=== Section Start ===

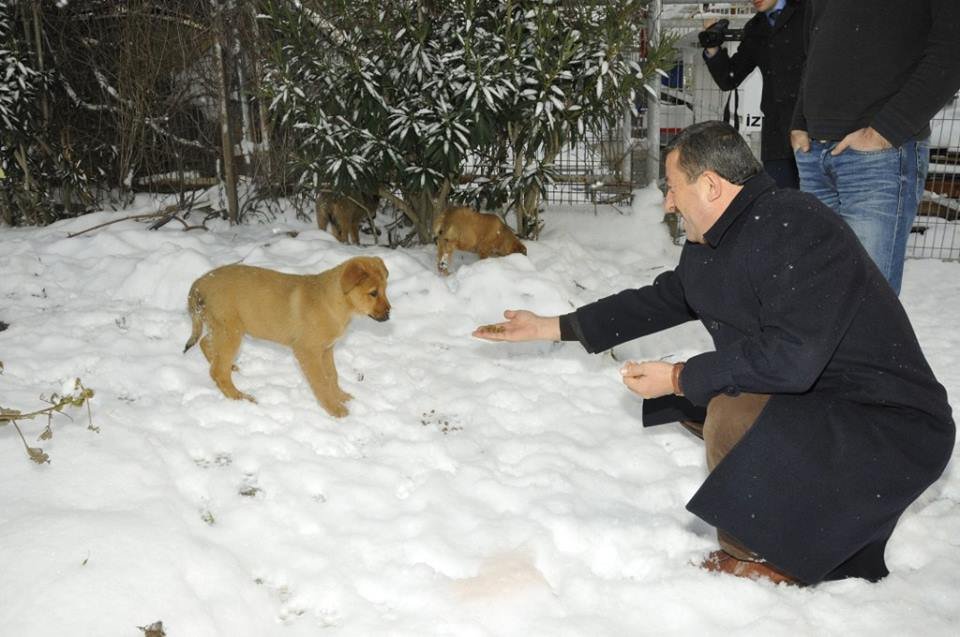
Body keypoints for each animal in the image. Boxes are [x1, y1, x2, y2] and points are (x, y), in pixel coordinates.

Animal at [184, 255, 390, 418]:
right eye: (373, 293)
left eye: (385, 290)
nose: (389, 314)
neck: (335, 302)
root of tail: (199, 283)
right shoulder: (307, 351)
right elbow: (321, 382)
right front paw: (335, 410)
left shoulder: (326, 349)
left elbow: (332, 375)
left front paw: (341, 397)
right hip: (230, 332)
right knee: (218, 371)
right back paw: (241, 398)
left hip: (220, 329)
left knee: (205, 345)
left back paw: (230, 367)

=== Section End ===

Each line in the entries above that includes the string "right" should be extracted.

• OUTPUT OF THE TASK:
right eye: (373, 293)
right shoulder: (307, 351)
right elbow: (321, 382)
right front paw: (335, 410)
right hip: (230, 332)
right knee: (218, 371)
right back paw: (241, 398)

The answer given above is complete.